## EXERCISE DIRECTIONS
Copy all entries without alteration and skip the pictures they hold.

## SUPPLIED RECORDS
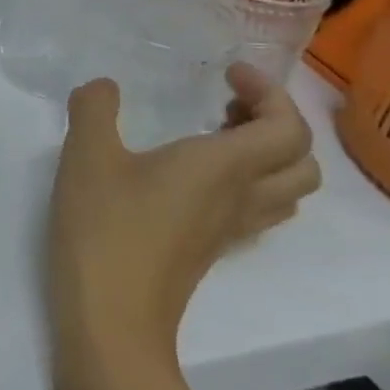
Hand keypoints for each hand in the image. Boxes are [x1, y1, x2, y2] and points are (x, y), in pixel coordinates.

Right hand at [47, 65, 317, 386]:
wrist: (111, 316)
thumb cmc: (105, 227)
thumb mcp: (87, 154)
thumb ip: (95, 109)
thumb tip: (103, 87)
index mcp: (224, 166)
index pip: (287, 126)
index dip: (270, 92)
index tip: (228, 73)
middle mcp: (242, 197)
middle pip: (302, 160)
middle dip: (277, 122)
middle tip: (227, 104)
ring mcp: (231, 231)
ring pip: (286, 190)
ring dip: (268, 156)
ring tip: (215, 137)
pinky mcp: (212, 252)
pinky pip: (257, 212)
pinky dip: (247, 185)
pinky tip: (194, 180)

## RESPONSE FOR THIS EXERCISE
Hand keypoints for each hand in the image. Boxes are [x1, y1, x2, y2] and points are (x, y), in pixel coordinates.

Right hand at [47, 65, 317, 386]:
wrist: (111, 316)
thumb cmc: (105, 227)
thumb mcp: (87, 154)
thumb ip: (95, 109)
thumb tip: (103, 87)
index mcp: (224, 166)
index pip: (287, 126)
index dip: (270, 92)
index tip: (228, 73)
middle mcp: (242, 197)
middle pip: (302, 160)
middle dip: (277, 122)
middle tip: (227, 104)
ring mcp: (231, 231)
ring pip: (286, 190)
ring dip: (268, 156)
ring tip: (215, 137)
pinky mcp: (212, 252)
pinky pip: (257, 212)
pinky dip: (247, 185)
pinky tip: (194, 180)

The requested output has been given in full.